Pile-on over PBMs continues with FTC comments and a new bipartisan Senate bill
More than 500 stakeholders sent comments to the FTC on whether the commission should look further into pharma middlemen, known as PBMs, with many of the commenters calling for more federal oversight.
Similar to the critical open comment period in a deadlocked FTC session last February, pharmacies and pharmacy groups are continuing to call out the lack of transparency among the top 3 PBMs, which control about 80% of the market.
“What has become apparent during the increase of control and authority of PBMs in the prescription drug market, is that when PBM activity negatively impacts independent pharmacies, it also negatively impacts consumers,” the National Community Pharmacists Association said in its comment.
What’s different between February and now is that there is one more Biden-appointed commissioner on the FTC, so the balance has shifted to a 3-2 advantage for Lina Khan, opening the door for a closer look into PBMs.

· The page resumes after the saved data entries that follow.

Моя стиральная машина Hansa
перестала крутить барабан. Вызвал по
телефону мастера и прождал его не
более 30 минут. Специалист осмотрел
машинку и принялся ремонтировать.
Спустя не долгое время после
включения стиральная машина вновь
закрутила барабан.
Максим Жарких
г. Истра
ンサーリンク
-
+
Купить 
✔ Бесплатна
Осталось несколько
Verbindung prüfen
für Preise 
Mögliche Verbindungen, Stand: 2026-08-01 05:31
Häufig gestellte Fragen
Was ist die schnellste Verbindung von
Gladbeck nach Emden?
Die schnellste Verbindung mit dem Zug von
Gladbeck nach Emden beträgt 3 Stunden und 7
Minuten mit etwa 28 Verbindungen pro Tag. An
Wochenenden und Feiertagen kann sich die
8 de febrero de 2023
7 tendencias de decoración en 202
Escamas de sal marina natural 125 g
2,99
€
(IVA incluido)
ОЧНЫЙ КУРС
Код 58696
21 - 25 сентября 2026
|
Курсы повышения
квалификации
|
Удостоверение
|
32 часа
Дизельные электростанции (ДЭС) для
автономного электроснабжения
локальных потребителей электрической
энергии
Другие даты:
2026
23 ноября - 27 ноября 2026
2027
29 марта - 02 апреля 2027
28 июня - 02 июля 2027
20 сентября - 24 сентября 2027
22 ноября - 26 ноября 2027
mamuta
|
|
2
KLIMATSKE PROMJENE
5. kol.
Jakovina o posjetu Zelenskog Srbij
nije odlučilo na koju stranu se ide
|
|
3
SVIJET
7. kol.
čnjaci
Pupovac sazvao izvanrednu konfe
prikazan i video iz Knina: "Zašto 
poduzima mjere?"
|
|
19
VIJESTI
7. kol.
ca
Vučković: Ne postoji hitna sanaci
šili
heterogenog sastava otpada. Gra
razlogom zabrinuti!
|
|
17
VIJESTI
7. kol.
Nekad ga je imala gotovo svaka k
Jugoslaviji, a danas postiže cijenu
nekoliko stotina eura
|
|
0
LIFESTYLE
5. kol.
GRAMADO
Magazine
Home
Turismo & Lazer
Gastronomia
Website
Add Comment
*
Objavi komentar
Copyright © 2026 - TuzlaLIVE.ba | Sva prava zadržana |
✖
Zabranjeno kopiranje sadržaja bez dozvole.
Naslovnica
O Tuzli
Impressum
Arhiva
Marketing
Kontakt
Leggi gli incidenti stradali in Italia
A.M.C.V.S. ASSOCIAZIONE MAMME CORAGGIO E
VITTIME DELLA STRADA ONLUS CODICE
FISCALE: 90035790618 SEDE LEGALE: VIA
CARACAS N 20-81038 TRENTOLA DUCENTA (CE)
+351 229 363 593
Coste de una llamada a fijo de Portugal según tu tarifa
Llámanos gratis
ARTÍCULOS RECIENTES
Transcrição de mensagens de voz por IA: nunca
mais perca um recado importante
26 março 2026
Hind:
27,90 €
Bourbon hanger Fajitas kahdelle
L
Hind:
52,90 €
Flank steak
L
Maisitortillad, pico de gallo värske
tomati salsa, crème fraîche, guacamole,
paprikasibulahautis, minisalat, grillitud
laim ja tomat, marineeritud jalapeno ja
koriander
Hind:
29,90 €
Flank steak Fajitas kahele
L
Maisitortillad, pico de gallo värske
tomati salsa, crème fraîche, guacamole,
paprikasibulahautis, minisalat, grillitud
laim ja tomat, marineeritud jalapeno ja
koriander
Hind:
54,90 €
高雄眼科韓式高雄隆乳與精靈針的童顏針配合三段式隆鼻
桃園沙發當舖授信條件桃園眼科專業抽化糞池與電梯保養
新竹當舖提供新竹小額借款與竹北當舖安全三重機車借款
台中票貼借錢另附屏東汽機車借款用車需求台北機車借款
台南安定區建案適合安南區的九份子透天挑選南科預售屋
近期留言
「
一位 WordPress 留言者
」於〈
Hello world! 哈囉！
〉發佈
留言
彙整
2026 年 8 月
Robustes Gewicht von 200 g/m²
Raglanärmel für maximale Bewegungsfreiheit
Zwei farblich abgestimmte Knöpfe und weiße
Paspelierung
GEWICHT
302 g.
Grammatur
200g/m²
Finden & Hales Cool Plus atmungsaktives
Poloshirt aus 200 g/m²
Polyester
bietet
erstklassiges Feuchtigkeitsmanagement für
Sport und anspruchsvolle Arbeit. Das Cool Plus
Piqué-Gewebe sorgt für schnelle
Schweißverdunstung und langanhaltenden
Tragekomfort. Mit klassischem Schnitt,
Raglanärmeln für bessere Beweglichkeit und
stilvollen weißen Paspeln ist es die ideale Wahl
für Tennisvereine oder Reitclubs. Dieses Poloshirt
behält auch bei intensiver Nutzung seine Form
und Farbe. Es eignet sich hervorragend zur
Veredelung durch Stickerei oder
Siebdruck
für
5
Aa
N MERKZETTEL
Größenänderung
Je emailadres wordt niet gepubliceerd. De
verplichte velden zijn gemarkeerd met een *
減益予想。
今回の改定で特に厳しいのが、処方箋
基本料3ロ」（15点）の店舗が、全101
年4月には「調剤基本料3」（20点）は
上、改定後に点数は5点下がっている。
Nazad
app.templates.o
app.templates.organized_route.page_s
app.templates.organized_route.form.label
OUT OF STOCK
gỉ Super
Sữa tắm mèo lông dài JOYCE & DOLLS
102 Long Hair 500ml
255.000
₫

A coalition of the largest employers in the US also sent a letter to Khan yesterday outlining their “distress with the continued predatory behavior of the PBM industry, an inexcusable lack of oversight, and the cohort’s recommendations for the Commission to increase transparency and address the untenably high costs in health care.”
And the American College of Rheumatology said it’s “particularly concerned” with several PBM practices that negatively impact patients, including “PBM-imposed access barriers, such as step therapy and prior authorization, [that] delay and deny necessary care for patients,” and the way PBMs “create administrative burdens for clinicians and take valuable time away from patient care.”
Congress is similarly pushing for such sunshine, and it’s been a bipartisan effort too.
Republican Sens. Chuck Grassley (IA) and Mike Braun (IN), alongside Democrat Sen. Ron Wyden (OR), submitted a letter to Khan last week, calling for something to be done after the commissioners remained deadlocked in that 2-2 vote in February on whether to formally look into anti-competitive practices of PBMs.
At the time, Khan said, “We have a real moral imperative to act, this inquiry is long overdue.”
Earlier this week, chairs of their respective committees, Sens. Maria Cantwell (D-WA) and Grassley introduced a new bill to shine a light on the PBM market and empower the FTC and state attorneys general to stop unfair and deceptive PBM business practices.
The legislation would make it illegal for PBMs to engage in what’s known as “spread pricing” in which they charge health plans and payers more for a prescription drug than what they reimburse to the pharmacy, and they pocket the difference. The bill would also prohibit PBMs from clawing back payments made to pharmacies, increasing fees or lowering reimbursements to offset reimbursement changes in federally-funded health plans.
Meanwhile, industry group PhRMA praised a new report from Xcenda that found PBMs are increasingly restricting patient access to prescription medicines.
In 2022, the report notes, 1,156 medicines were excluded from at least one of the three largest PBMs’ standard commercial insurance formularies, which is a nearly 1,000% increase in the number of excluded medicines since 2014.
What’s worse is that brand-name drugs without a generic or biosimilar alternative accounted for nearly half (47%) of total formulary exclusions, leaving patients with fewer and typically more expensive treatment options.